Ethel Young’s air conditioner is working better than ever thanks to a group of volunteers with the North Texas Chapter of the Air Conditioning Contractors of America.

“Whatever they did to the air conditioner gave me more cold air than ever,” said Young, 87, of Fort Worth.

Last spring a group of volunteers cleaned her air conditioner and built a frame to secure it in the window.

This fall volunteers are returning to Young’s home to service her heater as part of a program organized by the North Texas Chapter of the Air Conditioning Contractors of America, a nonprofit trade organization for heating and air conditioning contractors based in Arlington.

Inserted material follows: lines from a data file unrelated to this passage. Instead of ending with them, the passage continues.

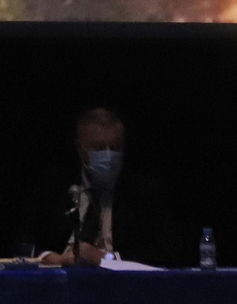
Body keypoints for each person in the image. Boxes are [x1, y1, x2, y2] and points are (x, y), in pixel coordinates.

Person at [22, 108, 182, 267]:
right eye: (98, 148)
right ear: (79, 147)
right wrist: (55, 259)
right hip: (60, 280)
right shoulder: (54, 186)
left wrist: (107, 259)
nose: (108, 156)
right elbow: (24, 242)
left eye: (114, 148)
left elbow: (165, 253)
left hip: (122, 284)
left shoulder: (143, 192)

This is the year that 22 chapters of the trade organization across the nation will participate in Heat the Country Saturday.  The event is modeled after Heat the Town, which began with the Dallas chapter in 1991.  Volunteers service or replace heaters and furnaces for elderly, low-income or disabled homeowners for free.  The volunteers also perform maintenance on air conditioners in the spring during the Beat the Heat program.

Patrice Pruitt, Executive Director of the North Texas chapter, said the contractors are concerned about low-income and elderly homeowners going without heat or using kitchen stoves and unsafe heaters to warm their homes.

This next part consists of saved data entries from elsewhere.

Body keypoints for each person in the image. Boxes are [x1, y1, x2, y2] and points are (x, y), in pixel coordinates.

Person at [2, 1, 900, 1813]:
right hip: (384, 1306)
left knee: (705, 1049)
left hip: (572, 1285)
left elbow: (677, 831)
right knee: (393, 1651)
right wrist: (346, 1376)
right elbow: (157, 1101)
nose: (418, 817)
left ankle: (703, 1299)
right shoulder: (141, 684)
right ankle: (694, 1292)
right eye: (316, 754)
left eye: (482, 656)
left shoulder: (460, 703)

“Our goal is to provide safe heat in at least one room of each house,” Pruitt said.

The organizers work closely with the Cowtown Brush-up, in which volunteers paint houses for people needing assistance.  The Fort Worth Housing Department screens the applicants for the painting service, and those people are qualified for heater and air conditioning maintenance.  Arlinton residents are screened through the chapter’s Community Services Foundation.

The volunteers include contractors, technicians and support staff.  Those wanting to help do not have to be specialists; volunteers are also needed to talk with the homeowners while the workers perform services.  The contractors service between one and three homes each, use their own trucks and donate up to $100 worth of parts.  This year the goal in North Texas is to service 200 homes.

In 199, a group of contractors formed the Community Services Foundation, a separate charitable foundation set up to raise funds from corporations and other contributors to expand the trade association’s participation in such services as donating and installing heating and air conditioning systems for 21 homes built by Habitat for Humanity.

Joseph Fitzgerald, Executive Director of the foundation, said the foundation supplies the equipment and the trade association provides free labor for the community services.

Pruitt said that many times when the contractors visit homes they see other needs and do whatever they can to help.

“One year some of the contractors were so moved by what they saw in the home they went back and brought the family a Christmas tree and presents,” Pruitt said.  “I’ll never forget the father calling me to thank us and crying.”